— TASK REQUIREMENTS —
All lines from the one containing "Track the cell" to the end of the entries below must be output exactly, and no other lines.

(Records from a data collection)

+-------+

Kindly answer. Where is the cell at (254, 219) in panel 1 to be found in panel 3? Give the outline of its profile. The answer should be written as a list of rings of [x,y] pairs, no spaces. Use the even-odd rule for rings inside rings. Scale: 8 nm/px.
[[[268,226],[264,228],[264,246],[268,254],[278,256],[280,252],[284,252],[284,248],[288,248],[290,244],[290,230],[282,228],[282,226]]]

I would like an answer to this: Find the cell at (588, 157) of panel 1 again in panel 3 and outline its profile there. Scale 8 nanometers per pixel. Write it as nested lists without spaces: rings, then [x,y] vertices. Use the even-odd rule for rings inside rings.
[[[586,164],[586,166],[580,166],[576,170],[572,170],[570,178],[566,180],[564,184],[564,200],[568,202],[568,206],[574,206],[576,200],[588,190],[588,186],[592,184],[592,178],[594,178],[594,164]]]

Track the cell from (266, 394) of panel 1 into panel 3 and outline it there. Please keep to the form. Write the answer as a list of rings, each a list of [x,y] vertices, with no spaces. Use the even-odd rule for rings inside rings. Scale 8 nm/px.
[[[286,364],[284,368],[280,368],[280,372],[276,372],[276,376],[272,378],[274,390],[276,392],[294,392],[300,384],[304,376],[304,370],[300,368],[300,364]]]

+-------+

— OUTPUT —
Track the cell from (266, 394) of panel 1 into panel 3 and outline it there. Please keep to the form. Write the answer as a list of rings, each a list of [x,y] vertices, with no spaces. Use the even-odd rule for rings inside rings. Scale 8 nm/px.
[[[286,364],[284,368],[280,368],[280,372],[276,372],[276,376],[272,378],[274,390],[276,392],[294,392],[300,384],[304,376],[304,370],[300,368],[300,364]]]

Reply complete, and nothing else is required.